> Data provided

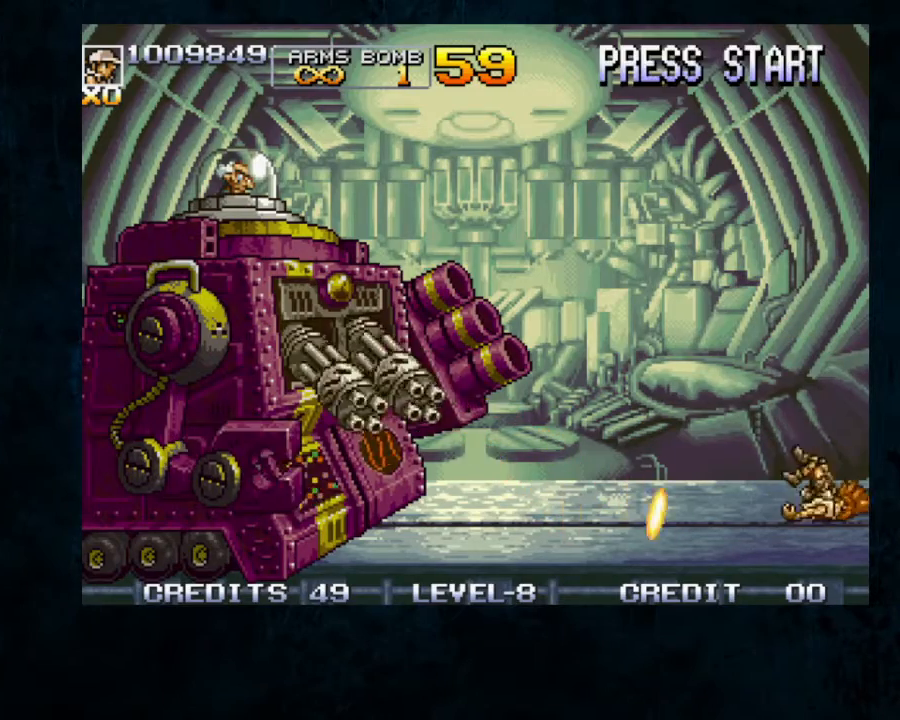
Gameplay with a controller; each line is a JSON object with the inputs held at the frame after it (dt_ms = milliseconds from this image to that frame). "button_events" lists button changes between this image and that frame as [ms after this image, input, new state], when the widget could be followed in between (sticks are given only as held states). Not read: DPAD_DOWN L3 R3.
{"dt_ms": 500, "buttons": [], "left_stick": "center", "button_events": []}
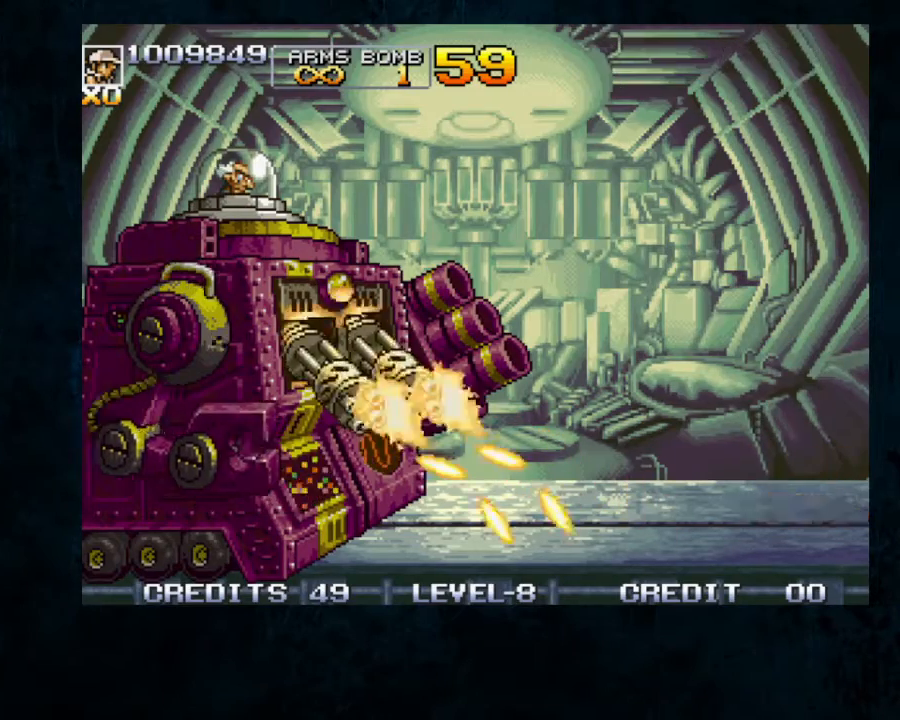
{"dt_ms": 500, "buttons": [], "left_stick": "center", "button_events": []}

==

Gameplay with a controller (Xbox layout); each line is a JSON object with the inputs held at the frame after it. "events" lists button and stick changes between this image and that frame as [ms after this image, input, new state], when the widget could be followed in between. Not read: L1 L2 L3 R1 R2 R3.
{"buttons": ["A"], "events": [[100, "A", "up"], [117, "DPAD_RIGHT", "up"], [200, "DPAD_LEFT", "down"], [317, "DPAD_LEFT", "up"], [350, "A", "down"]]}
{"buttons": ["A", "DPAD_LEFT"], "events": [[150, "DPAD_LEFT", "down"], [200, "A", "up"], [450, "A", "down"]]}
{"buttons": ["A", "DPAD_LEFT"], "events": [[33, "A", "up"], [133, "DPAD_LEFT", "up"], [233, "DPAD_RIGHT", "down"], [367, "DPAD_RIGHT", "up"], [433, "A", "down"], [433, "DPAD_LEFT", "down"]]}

> What is needed
In the entries above, how many lines include the word "this"? Give only that number.

> Answer space
2